I have been lucky enough to have been following Daiwas Air Guide System or “AGS” since its inception a few years ago. I’ve said it before and I’ll admit to it again, I thought it was a bit of a gimmick when I heard about it and first saw it. The fishing industry is full of gimmicks. Every company will try to tell you that their latest invention is the greatest thing since sliced bread and you simply can’t do without it. That’s OK. Thats their job, to make you feel like you need something. I pretty much approach everything with a more than average dose of scepticism. I like to judge things for myself rather than take a companies marketing as gospel (even if I did happen to work for the company at the time)
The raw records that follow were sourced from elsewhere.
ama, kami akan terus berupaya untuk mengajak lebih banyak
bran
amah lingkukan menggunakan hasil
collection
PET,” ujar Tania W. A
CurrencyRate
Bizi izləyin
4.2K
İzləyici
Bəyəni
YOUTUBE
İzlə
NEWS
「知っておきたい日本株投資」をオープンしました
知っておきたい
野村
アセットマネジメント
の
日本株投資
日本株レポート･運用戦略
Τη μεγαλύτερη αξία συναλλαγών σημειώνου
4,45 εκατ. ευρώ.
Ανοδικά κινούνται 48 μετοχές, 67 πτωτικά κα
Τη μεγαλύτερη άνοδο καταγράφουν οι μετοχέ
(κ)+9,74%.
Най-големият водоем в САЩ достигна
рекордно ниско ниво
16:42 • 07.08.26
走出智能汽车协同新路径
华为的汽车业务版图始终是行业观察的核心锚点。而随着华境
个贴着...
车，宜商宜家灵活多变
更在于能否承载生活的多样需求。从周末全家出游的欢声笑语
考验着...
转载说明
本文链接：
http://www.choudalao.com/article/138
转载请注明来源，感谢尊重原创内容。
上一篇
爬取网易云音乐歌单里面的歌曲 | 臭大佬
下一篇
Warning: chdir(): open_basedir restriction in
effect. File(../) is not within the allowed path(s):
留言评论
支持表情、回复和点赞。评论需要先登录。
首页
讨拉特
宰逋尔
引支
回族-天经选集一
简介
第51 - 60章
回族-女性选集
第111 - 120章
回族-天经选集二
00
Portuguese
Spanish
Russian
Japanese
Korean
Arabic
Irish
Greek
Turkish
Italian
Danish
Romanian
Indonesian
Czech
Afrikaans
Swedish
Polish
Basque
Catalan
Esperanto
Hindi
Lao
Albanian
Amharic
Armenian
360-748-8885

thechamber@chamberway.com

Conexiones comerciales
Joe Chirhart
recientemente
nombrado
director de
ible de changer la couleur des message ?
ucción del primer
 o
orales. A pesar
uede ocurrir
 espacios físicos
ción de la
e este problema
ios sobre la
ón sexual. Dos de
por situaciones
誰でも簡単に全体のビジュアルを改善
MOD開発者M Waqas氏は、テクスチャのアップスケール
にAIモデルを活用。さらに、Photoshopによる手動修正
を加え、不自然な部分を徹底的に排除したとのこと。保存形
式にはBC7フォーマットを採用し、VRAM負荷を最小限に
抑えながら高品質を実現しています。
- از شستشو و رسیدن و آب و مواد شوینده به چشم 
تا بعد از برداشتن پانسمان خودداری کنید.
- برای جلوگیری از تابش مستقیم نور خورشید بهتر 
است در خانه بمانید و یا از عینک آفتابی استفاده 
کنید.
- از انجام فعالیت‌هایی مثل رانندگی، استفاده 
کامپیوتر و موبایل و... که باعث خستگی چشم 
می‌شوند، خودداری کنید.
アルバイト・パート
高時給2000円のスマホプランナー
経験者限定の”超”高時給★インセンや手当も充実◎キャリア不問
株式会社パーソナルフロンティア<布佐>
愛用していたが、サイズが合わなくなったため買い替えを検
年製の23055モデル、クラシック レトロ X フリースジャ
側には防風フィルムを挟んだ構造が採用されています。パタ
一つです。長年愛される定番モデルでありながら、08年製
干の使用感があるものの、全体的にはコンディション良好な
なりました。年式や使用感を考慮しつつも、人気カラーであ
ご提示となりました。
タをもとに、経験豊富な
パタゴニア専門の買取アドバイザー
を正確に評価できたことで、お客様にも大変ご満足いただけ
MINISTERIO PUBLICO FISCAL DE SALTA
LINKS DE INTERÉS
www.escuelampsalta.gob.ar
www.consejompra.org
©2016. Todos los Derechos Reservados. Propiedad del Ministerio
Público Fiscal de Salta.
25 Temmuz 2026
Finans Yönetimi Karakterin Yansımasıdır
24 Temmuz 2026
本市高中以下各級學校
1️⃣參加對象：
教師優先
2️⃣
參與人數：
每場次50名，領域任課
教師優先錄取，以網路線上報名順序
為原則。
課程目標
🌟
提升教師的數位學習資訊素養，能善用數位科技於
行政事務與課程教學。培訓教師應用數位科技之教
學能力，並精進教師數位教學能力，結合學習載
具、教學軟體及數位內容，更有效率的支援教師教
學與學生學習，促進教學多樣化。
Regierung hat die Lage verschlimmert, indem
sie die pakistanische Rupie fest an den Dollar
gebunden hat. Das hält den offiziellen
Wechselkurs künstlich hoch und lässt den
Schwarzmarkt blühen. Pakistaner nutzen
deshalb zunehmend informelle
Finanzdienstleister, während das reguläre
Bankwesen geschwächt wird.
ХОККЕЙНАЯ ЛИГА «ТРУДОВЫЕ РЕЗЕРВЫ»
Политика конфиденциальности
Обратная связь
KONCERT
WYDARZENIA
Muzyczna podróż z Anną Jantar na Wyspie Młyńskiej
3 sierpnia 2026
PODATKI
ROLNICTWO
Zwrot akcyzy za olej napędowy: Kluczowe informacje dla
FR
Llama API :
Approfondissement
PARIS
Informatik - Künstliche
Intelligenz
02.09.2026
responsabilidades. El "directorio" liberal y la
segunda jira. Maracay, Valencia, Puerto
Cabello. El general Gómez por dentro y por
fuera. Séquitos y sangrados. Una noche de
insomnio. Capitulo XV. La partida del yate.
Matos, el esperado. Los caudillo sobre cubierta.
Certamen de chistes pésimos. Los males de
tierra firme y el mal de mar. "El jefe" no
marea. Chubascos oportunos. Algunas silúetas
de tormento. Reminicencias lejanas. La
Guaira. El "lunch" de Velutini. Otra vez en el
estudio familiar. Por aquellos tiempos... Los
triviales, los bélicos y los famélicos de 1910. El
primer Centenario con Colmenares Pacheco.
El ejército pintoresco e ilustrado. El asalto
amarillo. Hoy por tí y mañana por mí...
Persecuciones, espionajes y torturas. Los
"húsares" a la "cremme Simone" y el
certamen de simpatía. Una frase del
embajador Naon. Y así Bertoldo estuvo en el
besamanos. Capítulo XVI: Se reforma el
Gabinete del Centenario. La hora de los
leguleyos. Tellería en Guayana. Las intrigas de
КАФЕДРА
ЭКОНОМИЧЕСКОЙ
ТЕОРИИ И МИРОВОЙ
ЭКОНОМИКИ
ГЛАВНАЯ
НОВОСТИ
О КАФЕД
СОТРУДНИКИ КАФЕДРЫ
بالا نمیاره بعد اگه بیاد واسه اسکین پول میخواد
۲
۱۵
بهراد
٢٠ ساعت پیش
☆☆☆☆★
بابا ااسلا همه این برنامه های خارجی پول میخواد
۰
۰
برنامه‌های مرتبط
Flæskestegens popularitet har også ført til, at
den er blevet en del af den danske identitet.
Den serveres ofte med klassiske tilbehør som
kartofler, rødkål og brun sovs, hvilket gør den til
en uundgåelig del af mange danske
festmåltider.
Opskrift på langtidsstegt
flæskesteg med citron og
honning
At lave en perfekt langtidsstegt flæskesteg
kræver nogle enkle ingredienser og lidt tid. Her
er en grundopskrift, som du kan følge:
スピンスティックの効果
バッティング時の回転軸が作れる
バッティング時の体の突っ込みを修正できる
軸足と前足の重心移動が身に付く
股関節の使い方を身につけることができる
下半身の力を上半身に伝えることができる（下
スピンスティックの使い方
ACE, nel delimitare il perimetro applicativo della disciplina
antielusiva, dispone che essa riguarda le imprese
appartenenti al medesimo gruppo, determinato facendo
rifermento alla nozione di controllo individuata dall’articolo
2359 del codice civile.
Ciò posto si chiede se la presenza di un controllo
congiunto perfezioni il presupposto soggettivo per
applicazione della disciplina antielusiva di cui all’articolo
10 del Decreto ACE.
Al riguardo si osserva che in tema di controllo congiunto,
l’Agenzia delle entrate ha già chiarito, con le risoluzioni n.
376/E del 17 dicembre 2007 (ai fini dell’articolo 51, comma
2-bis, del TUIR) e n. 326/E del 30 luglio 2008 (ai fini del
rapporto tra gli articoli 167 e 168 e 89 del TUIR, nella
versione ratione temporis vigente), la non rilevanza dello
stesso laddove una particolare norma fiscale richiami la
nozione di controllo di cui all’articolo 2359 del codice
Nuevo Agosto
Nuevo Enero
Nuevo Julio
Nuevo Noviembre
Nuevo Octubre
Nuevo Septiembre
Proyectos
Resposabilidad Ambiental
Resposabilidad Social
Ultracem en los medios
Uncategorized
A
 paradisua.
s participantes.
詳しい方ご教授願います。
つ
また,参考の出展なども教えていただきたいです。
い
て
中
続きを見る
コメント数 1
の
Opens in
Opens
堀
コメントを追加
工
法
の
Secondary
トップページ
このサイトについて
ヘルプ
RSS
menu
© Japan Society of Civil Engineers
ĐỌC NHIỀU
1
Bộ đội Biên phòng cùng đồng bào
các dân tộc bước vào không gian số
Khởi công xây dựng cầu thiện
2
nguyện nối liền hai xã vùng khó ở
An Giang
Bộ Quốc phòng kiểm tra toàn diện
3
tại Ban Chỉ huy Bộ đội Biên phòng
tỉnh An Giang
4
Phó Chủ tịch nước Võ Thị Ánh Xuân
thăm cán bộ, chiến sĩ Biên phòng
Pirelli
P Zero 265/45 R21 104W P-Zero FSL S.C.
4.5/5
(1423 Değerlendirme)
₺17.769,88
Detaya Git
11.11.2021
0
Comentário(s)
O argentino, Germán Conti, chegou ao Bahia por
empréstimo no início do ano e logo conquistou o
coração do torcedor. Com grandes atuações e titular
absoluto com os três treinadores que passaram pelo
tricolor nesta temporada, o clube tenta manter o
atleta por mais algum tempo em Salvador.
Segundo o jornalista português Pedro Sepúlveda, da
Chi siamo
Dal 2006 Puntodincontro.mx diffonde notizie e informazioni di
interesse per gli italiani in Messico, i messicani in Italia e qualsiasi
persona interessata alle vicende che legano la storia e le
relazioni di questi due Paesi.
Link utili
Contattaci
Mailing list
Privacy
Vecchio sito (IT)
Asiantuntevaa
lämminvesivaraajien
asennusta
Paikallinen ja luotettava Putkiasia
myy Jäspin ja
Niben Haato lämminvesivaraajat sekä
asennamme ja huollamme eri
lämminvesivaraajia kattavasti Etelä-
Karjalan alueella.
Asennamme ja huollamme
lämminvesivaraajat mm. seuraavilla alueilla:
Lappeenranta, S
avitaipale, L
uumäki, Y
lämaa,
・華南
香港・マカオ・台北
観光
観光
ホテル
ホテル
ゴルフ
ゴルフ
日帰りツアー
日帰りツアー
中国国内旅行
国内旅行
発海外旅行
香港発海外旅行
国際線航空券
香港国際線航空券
Now being a sceptic doesn’t mean I’m not itching to play with cool new toys and I was fortunate enough to get to take one of the original prototypes for a weekend. That first prototype rod wasn’t my cup of tea because the action was very fast but straight away I could tell there was something to gain from AGS. Forget about being “light” for a minute….. seriously people, get over how light a rod is as a measure of how good it is. “The worlds lightest rod” is useless if it is an unbalanced dog with a terrible action. Once you put a reel on it, unless its the “worlds lightest reel” it’s all going to even out when we are talking about one rod being 5 grams lighter than another.
AGS guides are much lighter but they are also much more rigid than metal and this makes them work better in a few different ways. Firstly, even with that first prototype I wasn’t personally keen on the action of, the sensitivity was eye opening. I could honestly tell the difference between mud and sand when a diving crankbait hit the bottom. Feel it bounce off timber or rock and that was when using straight through fluro. The second, which is something I have learned since those earlier times and come to get a real feel for is longer and more accurate casts. Because the guides are light and rigid, the “recoil” of a rod or the wobble it has at the end of a cast is much lower. This means the rod straightens quickly regardless of it’s action compared to a similar metal guided rod and the line flows out the guides far better. I have actually seen slow motion footage of myself casting and you can tell the difference.
But. And there is always a but. Those first rods where up there in price. At first they were pushing the mid 900’s in price. Sweet machines but not for everyones budget. BUT, think about mobile phones, GPS or laptop computers, they were all prohibitively expensive to most people for the first few years and then started to come down in price to be quite reasonable. From the first Tournament AGS rod I used they stepped down a little in price to the AGS Ajing (still my most favoured weapon for glo bug trout), then we came down again in price to the AGS Battler series (a few different ones responsible for some memorable captures) and finally we are coming down again in price to the AGS Commander series that will be here soon (look for the Electric Strawberry) which I have been lucky enough to use a few times now. We are getting to the point now where the prices are quite reasonable for such and amazing technology. All I can say is, don’t take my word for it, go out and try it yourself and see.